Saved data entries
━━━━━━━━━━━━━━━━━━━━
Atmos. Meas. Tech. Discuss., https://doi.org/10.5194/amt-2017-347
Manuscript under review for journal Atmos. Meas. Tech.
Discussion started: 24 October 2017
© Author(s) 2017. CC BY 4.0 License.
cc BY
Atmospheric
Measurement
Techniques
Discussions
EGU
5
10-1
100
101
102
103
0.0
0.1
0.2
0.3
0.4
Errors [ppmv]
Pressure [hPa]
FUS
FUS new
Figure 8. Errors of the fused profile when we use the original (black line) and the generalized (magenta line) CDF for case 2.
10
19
━━━━━━━━━━━━━━━━━━━━
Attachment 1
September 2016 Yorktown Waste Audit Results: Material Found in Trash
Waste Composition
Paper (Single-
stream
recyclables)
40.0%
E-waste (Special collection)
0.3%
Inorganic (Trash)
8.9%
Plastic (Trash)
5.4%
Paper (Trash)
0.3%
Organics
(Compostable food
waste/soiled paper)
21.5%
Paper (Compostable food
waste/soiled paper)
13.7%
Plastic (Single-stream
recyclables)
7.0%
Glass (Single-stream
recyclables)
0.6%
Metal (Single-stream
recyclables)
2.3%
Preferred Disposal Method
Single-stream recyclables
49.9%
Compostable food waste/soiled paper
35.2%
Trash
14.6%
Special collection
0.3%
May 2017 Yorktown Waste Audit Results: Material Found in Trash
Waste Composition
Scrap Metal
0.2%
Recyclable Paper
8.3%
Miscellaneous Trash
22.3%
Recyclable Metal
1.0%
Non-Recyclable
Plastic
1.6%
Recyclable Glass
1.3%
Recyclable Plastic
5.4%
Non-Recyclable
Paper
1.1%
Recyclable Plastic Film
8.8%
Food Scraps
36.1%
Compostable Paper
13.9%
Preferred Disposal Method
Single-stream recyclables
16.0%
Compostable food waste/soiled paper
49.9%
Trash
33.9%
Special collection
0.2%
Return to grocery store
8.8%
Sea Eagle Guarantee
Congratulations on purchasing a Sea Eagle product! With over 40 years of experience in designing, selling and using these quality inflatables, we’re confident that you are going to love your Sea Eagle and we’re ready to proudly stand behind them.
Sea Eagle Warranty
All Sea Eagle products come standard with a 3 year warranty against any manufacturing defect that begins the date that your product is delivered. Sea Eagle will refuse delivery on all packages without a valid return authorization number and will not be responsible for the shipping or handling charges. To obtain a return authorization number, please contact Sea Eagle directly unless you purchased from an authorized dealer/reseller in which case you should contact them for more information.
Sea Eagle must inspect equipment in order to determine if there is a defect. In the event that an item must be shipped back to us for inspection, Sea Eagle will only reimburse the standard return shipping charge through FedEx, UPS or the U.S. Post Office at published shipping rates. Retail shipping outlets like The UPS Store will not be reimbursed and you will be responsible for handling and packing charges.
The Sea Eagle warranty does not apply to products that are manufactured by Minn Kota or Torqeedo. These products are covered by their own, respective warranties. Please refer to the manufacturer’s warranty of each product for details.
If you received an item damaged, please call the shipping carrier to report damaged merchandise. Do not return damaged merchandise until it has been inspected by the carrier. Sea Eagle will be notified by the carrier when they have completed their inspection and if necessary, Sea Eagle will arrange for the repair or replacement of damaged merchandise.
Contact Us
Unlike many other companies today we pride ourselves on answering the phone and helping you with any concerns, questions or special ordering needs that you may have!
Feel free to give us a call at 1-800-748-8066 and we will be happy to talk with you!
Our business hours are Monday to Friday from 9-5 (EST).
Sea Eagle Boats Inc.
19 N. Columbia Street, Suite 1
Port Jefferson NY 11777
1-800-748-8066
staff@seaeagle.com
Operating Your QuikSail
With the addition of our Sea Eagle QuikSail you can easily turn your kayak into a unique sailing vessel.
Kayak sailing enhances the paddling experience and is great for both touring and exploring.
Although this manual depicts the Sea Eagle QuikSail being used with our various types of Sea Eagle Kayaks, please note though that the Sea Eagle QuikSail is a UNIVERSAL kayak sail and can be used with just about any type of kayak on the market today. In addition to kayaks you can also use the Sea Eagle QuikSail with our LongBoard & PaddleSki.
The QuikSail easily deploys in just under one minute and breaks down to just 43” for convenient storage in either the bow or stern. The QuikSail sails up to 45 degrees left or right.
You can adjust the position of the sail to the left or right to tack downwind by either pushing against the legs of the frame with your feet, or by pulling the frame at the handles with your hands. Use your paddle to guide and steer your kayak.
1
━━━━━━━━━━━━━━━━━━━━
State the number of lines in these entries that include the string "Single". Provide nothing beyond that number.

6